▶ Source data:
☆ ☆ ☆

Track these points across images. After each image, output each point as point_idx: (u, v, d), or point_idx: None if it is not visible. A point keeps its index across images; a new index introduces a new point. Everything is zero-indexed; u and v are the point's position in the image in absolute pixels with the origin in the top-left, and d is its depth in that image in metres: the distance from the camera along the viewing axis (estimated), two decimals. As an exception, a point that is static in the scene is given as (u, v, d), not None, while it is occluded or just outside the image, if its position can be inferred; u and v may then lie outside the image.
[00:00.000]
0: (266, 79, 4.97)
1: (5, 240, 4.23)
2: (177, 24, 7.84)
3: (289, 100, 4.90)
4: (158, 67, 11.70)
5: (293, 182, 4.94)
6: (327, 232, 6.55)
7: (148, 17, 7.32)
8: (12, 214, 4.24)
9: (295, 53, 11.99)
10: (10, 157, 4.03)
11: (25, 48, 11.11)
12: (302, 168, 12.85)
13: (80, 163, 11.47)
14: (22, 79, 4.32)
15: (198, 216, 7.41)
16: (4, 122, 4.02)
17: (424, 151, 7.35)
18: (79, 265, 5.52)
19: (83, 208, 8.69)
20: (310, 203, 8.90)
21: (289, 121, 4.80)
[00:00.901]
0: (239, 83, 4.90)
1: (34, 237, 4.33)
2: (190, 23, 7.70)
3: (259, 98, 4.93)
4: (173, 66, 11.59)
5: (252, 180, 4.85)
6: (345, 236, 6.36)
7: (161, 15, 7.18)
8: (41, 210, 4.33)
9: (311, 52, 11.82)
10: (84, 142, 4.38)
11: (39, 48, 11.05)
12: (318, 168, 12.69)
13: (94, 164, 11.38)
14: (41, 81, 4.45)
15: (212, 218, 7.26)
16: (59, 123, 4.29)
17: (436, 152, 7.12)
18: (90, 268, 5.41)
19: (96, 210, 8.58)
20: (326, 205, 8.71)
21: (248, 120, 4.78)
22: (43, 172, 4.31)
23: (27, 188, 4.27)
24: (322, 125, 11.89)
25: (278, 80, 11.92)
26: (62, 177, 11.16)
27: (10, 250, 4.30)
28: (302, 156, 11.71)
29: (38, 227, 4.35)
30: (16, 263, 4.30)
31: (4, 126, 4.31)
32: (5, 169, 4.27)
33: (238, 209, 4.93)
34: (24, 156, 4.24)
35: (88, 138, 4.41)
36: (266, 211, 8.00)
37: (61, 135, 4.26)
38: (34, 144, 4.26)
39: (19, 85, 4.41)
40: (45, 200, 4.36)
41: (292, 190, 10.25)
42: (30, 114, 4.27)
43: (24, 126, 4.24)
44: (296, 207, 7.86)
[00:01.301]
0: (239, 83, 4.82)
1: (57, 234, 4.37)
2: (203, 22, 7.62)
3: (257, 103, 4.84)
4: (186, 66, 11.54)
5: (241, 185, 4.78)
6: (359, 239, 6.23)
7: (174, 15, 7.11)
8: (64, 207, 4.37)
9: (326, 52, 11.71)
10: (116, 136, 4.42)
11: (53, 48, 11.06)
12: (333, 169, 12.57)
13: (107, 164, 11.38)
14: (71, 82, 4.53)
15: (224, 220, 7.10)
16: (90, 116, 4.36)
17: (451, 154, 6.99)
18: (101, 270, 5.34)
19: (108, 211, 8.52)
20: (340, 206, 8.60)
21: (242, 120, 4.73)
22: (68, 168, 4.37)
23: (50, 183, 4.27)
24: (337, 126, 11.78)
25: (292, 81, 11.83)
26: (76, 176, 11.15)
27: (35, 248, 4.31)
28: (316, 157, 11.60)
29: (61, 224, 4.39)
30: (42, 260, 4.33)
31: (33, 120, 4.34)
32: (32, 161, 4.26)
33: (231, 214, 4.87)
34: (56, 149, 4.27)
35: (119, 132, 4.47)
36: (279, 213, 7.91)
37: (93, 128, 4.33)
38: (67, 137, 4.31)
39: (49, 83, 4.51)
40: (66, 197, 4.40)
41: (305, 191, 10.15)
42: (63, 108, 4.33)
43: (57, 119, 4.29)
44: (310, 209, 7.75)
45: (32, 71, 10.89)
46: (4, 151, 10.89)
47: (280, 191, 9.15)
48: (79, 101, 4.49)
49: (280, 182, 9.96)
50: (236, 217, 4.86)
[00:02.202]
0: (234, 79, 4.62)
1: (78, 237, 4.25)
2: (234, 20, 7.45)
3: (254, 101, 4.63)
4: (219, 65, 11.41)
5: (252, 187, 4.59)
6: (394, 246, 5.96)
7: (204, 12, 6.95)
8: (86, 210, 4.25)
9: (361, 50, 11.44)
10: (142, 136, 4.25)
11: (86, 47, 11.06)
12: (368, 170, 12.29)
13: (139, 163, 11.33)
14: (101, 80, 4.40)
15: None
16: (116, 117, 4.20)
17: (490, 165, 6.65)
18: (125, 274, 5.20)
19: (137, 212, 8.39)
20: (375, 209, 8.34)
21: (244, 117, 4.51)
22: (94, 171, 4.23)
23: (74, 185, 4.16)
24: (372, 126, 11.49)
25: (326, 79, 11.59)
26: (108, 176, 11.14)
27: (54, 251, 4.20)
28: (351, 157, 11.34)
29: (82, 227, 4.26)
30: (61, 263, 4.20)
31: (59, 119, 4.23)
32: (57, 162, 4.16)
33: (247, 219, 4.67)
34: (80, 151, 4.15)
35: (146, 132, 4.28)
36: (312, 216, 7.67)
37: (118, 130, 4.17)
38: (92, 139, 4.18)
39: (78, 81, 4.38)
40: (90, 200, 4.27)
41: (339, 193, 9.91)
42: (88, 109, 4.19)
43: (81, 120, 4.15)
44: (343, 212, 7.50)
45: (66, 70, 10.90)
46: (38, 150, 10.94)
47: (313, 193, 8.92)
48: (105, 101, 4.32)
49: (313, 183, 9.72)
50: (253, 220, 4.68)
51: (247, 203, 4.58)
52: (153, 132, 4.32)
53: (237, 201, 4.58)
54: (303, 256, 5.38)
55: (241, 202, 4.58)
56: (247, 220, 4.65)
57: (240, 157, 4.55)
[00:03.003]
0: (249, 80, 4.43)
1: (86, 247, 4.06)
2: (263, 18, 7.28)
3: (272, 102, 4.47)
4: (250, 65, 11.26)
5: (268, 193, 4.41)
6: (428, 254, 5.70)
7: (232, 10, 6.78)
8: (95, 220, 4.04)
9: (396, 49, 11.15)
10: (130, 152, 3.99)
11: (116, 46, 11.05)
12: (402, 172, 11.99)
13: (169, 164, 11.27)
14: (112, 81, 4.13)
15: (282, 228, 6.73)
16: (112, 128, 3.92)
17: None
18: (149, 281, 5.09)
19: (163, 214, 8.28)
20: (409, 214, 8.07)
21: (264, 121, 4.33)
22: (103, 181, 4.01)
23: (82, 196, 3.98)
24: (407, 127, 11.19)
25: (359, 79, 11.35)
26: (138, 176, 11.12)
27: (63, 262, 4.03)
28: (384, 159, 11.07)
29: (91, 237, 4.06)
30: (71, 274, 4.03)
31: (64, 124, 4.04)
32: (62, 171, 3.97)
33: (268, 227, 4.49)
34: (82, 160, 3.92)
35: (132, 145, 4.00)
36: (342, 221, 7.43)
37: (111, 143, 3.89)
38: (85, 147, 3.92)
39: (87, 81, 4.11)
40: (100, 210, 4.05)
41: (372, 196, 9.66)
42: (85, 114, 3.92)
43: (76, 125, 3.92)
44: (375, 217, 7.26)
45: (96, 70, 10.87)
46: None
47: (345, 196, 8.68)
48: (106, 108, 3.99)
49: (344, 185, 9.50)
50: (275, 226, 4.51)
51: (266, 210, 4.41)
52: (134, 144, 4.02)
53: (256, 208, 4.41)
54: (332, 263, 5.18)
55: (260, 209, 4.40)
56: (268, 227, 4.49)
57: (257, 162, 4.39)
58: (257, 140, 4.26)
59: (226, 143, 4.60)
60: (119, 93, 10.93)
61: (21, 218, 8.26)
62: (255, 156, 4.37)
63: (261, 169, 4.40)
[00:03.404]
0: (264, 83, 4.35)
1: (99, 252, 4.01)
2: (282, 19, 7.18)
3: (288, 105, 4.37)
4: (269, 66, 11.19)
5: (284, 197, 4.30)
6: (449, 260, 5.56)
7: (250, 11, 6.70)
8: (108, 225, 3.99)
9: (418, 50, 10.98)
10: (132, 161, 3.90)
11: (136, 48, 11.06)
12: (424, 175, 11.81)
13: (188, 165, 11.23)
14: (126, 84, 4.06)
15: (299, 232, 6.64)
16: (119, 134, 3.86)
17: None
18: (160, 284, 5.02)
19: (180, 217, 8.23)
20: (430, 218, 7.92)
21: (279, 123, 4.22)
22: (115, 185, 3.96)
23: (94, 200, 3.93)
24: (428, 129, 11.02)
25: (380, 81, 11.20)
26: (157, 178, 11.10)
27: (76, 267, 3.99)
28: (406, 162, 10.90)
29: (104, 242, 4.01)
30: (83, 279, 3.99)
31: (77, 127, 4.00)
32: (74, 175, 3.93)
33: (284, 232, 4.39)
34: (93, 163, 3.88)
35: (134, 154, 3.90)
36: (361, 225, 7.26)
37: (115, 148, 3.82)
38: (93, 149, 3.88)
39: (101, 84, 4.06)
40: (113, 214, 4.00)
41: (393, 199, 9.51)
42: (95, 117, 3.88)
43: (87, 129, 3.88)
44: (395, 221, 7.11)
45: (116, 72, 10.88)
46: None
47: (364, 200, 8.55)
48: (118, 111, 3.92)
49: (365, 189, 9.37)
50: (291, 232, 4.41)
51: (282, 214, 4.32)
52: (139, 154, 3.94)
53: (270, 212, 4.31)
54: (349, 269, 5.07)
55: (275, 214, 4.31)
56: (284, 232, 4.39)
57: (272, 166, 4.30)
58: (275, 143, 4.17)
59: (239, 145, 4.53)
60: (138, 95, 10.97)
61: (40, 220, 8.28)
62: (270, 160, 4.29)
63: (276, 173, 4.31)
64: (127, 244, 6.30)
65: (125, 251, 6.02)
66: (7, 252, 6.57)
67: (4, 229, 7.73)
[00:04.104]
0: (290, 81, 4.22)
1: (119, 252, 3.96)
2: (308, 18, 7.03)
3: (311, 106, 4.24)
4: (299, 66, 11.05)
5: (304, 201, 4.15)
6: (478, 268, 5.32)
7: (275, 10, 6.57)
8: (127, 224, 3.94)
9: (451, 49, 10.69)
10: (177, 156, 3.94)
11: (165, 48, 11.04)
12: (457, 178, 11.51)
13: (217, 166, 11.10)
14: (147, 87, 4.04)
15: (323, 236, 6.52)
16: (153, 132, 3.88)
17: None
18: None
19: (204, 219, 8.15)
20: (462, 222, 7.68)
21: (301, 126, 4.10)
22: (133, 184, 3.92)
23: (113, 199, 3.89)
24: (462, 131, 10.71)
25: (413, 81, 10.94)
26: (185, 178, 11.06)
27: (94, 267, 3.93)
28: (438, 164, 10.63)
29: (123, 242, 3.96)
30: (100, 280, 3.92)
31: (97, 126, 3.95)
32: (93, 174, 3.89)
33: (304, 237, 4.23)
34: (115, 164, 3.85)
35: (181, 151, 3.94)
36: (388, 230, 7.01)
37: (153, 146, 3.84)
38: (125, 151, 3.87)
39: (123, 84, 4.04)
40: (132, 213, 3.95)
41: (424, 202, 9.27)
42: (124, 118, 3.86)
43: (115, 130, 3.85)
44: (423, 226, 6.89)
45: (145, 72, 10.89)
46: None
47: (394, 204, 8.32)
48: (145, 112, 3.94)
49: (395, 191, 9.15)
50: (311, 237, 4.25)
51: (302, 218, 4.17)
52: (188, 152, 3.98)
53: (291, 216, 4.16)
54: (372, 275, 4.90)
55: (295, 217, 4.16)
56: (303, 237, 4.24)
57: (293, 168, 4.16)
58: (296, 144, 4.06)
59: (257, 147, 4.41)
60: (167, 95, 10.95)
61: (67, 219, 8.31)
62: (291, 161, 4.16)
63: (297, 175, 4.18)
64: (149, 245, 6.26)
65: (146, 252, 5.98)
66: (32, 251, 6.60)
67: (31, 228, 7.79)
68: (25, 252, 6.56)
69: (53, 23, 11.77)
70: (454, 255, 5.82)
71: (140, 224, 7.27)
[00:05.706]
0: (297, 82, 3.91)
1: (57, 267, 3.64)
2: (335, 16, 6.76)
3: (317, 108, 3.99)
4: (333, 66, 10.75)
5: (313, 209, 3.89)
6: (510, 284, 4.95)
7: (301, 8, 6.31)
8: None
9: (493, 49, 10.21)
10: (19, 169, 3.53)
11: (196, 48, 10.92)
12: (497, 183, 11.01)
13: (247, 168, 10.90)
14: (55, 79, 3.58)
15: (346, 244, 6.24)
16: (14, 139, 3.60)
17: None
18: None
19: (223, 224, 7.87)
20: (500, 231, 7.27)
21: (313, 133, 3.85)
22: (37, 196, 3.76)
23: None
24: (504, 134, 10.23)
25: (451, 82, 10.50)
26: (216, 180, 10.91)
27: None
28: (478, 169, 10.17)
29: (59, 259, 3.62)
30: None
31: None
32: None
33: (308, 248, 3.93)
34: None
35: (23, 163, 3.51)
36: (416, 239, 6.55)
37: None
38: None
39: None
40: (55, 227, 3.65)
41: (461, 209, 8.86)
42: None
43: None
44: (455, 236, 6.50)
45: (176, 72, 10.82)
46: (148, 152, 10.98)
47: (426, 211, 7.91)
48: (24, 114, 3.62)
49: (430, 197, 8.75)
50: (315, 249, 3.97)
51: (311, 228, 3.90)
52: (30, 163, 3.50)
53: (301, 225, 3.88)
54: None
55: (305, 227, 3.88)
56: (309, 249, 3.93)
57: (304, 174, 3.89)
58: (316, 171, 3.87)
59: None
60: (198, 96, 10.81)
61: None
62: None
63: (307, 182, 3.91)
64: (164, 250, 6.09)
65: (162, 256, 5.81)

☆ ☆ ☆

▶ Task requirements: Transcribe, exactly as written, all lines of the entries above from the first to the one containing "37: (61, 135, 4.26)", and no more.

▶ Completed task:
Track these points across images. After each image, output each point as point_idx: (u, v, d), or point_idx: None if it is not visible. A point keeps its index across images; a new index introduces a new point. Everything is zero-indexed; u and v are the point's position in the image in absolute pixels with the origin in the top-left, and d is its depth in that image in metres: the distance from the camera along the viewing axis (estimated), two decimals. As an exception, a point that is static in the scene is given as (u, v, d), not None, while it is occluded or just outside the image, if its position can be inferred; u and v may then lie outside the image.
[00:00.000]
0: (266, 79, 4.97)
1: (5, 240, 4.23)
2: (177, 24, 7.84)
3: (289, 100, 4.90)
4: (158, 67, 11.70)
5: (293, 182, 4.94)
6: (327, 232, 6.55)
7: (148, 17, 7.32)
8: (12, 214, 4.24)
9: (295, 53, 11.99)
10: (10, 157, 4.03)
11: (25, 48, 11.11)
12: (302, 168, 12.85)
13: (80, 163, 11.47)
14: (22, 79, 4.32)
15: (198, 216, 7.41)
16: (4, 122, 4.02)
17: (424, 151, 7.35)
18: (79, 265, 5.52)
19: (83, 208, 8.69)
20: (310, 203, 8.90)
21: (289, 121, 4.80)
[00:00.901]
0: (239, 83, 4.90)
1: (34, 237, 4.33)
2: (190, 23, 7.70)
3: (259, 98, 4.93)
4: (173, 66, 11.59)
5: (252, 180, 4.85)
6: (345, 236, 6.36)
7: (161, 15, 7.18)
8: (41, 210, 4.33)
9: (311, 52, 11.82)
10: (84, 142, 4.38)
11: (39, 48, 11.05)
12: (318, 168, 12.69)
13: (94, 164, 11.38)
14: (41, 81, 4.45)
15: (212, 218, 7.26)
16: (59, 123, 4.29)
17: (436, 152, 7.12)
18: (90, 268, 5.41)
19: (96, 210, 8.58)
20: (326, 205, 8.71)
21: (248, 120, 4.78)
22: (43, 172, 4.31)
23: (27, 188, 4.27)
24: (322, 125, 11.89)
25: (278, 80, 11.92)
26: (62, 177, 11.16)
27: (10, 250, 4.30)
28: (302, 156, 11.71)
29: (38, 227, 4.35)
30: (16, 263, 4.30)
31: (4, 126, 4.31)
32: (5, 169, 4.27)
33: (238, 209, 4.93)
34: (24, 156, 4.24)
35: (88, 138, 4.41)
36: (266, 211, 8.00)
37: (61, 135, 4.26)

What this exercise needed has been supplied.